Give back exactly the lines of the data below, starting with the line that has "<source format=kicad_sym>" and going on through the line that has "(pin input line (at -17.78 2.54".

Stored data entries
Start of Block
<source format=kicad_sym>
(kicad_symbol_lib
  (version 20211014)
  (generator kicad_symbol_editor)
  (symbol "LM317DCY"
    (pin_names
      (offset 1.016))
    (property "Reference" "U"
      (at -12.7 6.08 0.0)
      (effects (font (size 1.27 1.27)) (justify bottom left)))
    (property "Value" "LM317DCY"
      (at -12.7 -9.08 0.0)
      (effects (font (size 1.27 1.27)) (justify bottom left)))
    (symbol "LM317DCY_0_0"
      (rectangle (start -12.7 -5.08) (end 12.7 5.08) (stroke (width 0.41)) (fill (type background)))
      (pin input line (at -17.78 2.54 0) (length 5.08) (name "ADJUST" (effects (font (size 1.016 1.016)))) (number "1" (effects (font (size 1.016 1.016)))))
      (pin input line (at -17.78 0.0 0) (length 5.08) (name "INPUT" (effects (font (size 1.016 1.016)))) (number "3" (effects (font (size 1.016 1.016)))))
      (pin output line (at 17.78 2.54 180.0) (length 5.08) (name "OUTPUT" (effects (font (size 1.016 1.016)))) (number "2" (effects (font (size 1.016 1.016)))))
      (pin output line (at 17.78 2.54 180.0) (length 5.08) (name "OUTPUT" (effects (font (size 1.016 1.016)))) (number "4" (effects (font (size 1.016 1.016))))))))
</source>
End of Block
Start of Block
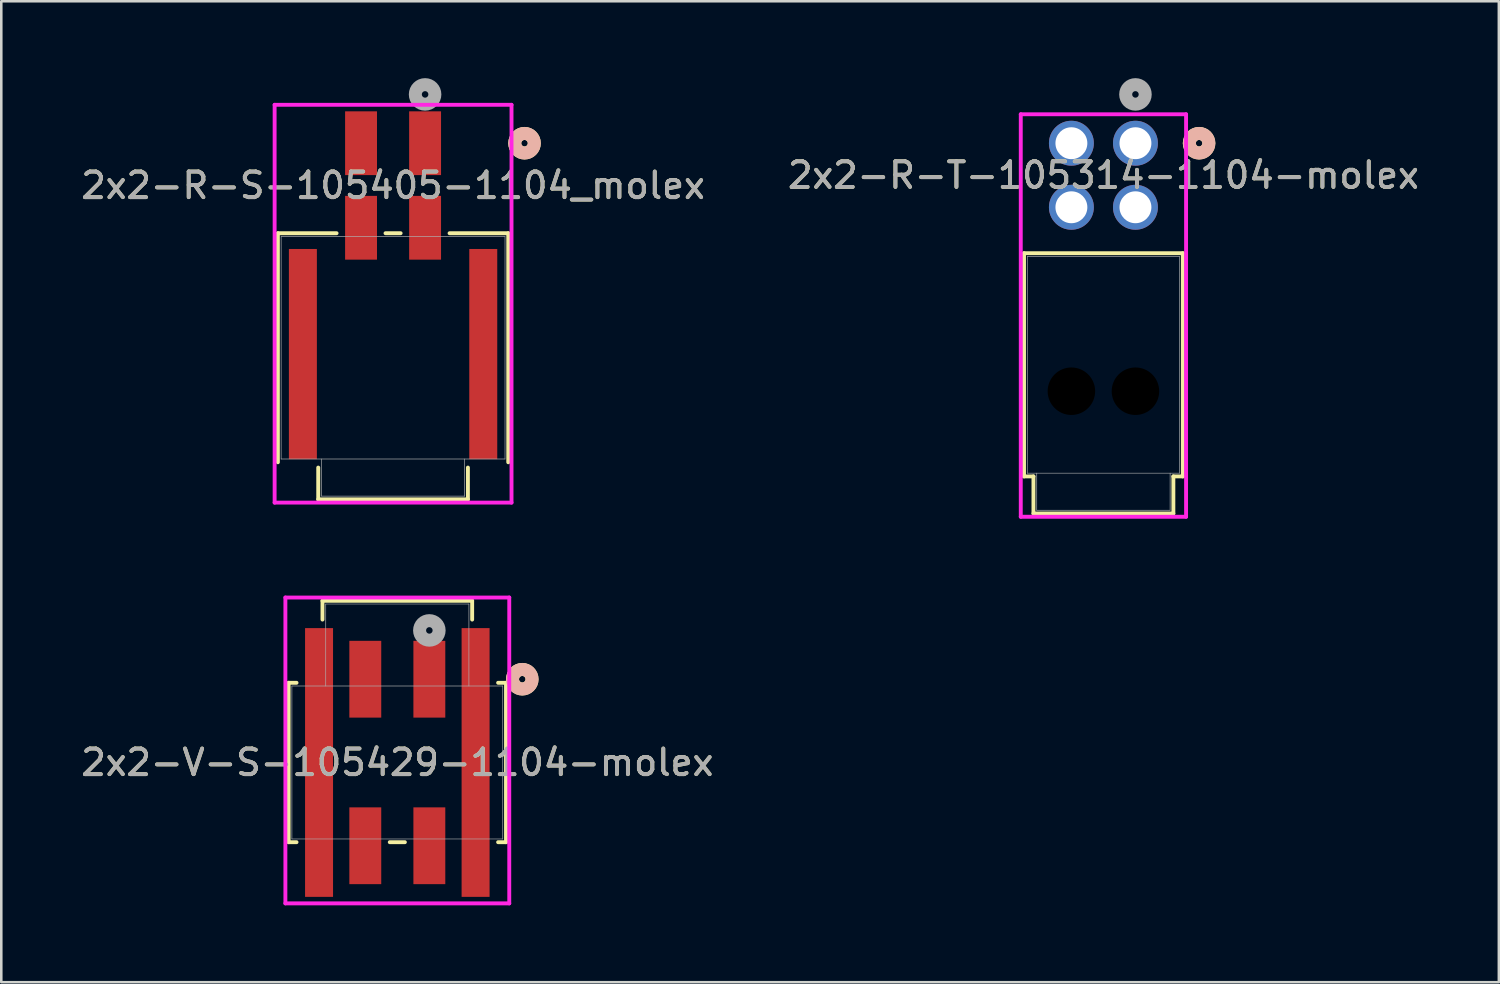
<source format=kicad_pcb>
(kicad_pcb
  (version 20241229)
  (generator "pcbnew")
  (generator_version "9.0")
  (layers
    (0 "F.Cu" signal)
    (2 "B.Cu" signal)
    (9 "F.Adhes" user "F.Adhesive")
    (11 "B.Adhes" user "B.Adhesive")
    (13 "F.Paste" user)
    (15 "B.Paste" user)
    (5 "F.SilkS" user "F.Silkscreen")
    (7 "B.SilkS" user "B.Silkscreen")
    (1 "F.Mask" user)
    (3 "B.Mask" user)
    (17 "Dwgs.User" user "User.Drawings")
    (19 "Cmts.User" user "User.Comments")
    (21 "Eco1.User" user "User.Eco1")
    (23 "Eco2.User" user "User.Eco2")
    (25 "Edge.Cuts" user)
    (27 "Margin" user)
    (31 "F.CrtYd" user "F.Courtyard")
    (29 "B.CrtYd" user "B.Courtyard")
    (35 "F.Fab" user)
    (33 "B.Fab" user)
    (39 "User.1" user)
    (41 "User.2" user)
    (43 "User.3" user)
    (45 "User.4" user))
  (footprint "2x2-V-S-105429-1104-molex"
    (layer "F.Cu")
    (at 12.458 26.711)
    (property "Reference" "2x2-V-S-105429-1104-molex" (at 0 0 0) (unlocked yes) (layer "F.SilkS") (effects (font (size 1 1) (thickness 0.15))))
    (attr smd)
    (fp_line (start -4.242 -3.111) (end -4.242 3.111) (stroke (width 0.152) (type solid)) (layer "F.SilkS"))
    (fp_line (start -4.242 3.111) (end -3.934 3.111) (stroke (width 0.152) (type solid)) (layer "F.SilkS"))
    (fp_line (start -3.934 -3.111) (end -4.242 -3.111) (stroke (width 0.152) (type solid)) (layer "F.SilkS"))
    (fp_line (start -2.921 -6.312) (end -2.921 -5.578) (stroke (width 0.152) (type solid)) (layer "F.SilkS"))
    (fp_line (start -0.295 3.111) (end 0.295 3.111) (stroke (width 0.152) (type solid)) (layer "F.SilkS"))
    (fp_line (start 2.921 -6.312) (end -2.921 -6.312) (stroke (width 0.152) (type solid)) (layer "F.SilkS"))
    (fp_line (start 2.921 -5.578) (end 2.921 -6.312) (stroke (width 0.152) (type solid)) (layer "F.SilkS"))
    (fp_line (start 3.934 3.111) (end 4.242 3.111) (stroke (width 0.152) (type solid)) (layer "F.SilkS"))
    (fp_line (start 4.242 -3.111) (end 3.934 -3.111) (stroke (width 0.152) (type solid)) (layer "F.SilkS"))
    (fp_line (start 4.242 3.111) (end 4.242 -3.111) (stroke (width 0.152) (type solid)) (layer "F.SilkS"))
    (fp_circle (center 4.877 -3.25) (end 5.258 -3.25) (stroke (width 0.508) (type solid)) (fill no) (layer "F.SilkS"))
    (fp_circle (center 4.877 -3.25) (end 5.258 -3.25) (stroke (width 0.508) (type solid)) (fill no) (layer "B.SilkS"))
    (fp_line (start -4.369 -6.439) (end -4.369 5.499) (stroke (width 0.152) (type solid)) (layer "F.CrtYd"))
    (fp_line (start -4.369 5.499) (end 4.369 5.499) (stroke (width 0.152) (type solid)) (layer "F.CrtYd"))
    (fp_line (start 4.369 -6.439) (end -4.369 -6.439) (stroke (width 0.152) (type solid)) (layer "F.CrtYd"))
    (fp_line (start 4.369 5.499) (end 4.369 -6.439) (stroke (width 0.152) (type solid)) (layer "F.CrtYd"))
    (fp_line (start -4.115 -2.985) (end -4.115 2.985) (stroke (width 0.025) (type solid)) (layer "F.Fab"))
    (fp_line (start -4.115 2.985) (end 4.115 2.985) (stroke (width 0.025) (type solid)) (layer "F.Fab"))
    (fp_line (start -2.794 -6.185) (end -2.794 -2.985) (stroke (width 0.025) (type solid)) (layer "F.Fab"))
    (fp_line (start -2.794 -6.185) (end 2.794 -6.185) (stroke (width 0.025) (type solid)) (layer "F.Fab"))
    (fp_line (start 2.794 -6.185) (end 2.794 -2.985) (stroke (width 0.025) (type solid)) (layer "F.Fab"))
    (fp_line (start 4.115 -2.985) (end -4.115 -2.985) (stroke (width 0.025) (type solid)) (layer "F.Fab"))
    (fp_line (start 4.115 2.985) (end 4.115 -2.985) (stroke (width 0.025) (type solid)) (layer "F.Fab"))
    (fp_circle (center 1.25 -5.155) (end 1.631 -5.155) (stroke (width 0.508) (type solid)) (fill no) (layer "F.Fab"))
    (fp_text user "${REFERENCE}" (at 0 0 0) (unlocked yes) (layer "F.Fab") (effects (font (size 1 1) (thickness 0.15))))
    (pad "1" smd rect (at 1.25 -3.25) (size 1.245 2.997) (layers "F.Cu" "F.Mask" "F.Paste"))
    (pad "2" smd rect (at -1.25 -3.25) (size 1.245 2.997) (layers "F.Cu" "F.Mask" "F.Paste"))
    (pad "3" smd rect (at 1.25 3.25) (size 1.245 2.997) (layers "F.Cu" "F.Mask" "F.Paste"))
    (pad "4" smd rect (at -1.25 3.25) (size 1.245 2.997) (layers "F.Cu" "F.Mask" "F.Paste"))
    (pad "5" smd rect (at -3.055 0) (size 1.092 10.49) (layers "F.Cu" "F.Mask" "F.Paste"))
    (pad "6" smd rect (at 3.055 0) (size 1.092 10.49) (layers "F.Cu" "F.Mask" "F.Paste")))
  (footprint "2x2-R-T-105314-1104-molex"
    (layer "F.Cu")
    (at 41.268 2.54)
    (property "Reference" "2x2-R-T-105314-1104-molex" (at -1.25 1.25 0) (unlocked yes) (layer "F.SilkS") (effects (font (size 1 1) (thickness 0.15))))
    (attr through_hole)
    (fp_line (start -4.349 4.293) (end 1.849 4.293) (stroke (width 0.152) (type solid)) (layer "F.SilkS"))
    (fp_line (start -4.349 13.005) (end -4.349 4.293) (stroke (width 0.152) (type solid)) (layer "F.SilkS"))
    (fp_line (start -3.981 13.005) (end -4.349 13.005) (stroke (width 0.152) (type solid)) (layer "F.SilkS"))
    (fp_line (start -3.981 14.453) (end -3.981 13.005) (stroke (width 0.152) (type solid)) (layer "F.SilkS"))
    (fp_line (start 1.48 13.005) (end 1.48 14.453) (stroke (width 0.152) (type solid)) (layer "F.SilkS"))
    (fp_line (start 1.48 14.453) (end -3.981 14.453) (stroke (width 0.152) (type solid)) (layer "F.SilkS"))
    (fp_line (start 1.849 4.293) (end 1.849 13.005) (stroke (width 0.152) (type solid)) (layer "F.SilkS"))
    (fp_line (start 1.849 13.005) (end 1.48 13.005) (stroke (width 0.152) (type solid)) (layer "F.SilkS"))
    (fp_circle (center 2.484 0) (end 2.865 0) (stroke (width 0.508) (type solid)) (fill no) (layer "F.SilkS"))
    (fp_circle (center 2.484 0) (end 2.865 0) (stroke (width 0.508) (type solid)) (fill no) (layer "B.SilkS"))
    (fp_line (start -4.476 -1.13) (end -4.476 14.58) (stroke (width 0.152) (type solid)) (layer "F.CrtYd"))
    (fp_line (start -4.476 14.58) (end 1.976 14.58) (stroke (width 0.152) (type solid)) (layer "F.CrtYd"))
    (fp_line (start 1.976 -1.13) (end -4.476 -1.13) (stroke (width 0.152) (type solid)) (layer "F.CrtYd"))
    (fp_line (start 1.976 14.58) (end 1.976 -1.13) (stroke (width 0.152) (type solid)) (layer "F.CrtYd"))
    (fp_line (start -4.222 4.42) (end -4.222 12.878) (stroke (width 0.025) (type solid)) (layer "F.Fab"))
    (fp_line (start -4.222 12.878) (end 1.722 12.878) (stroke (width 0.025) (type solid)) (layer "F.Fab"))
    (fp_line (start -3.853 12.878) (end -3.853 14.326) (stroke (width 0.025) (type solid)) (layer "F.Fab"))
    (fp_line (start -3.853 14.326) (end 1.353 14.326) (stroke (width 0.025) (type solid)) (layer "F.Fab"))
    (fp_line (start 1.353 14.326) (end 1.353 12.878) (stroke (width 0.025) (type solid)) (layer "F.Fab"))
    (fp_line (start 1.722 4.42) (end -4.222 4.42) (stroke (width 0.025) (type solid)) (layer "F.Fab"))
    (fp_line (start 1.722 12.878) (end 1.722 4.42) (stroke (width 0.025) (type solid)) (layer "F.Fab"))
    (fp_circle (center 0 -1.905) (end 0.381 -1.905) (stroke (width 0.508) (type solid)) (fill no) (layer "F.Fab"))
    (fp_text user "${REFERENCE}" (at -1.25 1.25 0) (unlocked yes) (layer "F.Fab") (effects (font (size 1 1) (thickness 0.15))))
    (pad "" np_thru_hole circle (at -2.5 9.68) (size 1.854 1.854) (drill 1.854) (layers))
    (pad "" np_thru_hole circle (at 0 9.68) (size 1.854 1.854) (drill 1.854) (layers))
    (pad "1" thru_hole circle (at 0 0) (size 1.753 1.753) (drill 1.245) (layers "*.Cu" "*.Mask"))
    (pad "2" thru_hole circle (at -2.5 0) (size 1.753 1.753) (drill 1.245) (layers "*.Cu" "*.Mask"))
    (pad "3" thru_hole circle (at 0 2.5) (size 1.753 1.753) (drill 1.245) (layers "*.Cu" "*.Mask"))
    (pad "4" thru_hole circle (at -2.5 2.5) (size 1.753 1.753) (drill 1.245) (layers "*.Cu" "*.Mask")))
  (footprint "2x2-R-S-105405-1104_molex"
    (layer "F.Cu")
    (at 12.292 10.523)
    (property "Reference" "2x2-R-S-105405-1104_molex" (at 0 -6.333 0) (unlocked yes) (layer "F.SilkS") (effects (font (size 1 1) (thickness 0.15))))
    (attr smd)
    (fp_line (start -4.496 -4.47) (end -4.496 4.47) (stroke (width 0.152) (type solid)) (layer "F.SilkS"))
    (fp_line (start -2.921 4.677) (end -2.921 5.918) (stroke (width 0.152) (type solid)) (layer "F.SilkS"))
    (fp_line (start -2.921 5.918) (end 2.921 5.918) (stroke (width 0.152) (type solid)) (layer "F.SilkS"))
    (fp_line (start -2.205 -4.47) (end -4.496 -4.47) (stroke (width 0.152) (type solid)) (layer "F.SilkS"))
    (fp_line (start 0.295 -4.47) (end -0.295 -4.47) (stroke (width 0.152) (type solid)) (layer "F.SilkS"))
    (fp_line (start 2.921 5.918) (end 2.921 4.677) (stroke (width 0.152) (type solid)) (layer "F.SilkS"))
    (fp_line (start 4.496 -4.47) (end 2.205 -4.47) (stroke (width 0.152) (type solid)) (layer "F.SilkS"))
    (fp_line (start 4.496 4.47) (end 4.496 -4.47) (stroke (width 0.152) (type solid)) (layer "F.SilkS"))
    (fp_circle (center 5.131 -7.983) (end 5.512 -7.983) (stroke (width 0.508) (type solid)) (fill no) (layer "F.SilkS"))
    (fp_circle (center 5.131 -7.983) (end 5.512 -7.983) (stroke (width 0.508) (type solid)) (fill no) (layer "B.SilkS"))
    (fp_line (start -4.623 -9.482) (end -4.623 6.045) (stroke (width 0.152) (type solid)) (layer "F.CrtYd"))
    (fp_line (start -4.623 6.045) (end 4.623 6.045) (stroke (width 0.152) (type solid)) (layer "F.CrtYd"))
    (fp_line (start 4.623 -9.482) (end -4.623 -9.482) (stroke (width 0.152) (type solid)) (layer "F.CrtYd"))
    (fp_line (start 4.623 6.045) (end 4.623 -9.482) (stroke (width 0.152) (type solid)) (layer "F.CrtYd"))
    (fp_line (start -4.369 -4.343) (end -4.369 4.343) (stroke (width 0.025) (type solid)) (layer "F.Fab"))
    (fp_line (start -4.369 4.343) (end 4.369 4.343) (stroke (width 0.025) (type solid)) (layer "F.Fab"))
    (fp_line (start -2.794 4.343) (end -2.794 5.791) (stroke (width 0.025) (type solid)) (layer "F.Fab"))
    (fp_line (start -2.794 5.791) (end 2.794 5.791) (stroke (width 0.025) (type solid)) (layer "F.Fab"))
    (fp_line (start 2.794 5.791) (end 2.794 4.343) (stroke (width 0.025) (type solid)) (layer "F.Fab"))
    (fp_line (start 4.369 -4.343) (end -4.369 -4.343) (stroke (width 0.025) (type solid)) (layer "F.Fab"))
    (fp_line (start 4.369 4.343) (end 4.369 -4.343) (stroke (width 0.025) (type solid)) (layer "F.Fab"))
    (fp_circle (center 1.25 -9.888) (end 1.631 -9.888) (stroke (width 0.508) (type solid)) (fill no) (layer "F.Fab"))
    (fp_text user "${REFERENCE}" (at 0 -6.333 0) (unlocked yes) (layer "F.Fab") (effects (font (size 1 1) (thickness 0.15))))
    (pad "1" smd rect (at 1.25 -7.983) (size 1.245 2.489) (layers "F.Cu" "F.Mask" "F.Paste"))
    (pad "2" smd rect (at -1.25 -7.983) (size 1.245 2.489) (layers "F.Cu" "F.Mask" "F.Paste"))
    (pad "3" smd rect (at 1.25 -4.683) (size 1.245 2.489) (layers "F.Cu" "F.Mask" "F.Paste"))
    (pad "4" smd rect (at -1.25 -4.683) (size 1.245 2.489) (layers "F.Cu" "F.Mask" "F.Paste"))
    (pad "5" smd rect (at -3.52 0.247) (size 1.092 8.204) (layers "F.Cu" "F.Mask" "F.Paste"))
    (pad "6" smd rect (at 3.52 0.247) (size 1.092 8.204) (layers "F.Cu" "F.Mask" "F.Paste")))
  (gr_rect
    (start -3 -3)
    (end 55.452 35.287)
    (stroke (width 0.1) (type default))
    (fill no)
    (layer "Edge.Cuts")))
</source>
End of Block
-- EXPECTED ANSWER --
<source format=kicad_sym>
(kicad_symbol_lib
  (version 20211014)
  (generator kicad_symbol_editor)
  (symbol "LM317DCY"
    (pin_names
      (offset 1.016))
    (property "Reference" "U"
      (at -12.7 6.08 0.0)
      (effects (font (size 1.27 1.27)) (justify bottom left)))
    (property "Value" "LM317DCY"
      (at -12.7 -9.08 0.0)
      (effects (font (size 1.27 1.27)) (justify bottom left)))
    (symbol "LM317DCY_0_0"
      (rectangle (start -12.7 -5.08) (end 12.7 5.08) (stroke (width 0.41)) (fill (type background)))
      (pin input line (at -17.78 2.54 0) (length 5.08) (name "ADJUST" (effects (font (size 1.016 1.016)))) (number "1" (effects (font (size 1.016 1.016)))))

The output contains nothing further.